* _DATA SUPPLIED_:
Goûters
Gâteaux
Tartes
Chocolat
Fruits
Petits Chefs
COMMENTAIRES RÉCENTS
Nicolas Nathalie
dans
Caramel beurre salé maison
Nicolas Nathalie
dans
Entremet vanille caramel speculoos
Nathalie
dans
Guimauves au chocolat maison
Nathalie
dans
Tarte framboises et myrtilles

* _INSTRUCTION_: Reproduce the lines above with every occurrence of "dans" swapped for "sur", leaving all other text unchanged.

* _REPLY TO THE TASK_:
Goûters
Gâteaux
Tartes
Chocolat
Fruits
Petits Chefs
COMMENTAIRES RÉCENTS
Nicolas Nathalie
sur
Caramel beurre salé maison
Nicolas Nathalie
sur
Entremet vanille caramel speculoos
Nathalie
sur
Guimauves au chocolat maison
Nathalie
sur
Tarte framboises et myrtilles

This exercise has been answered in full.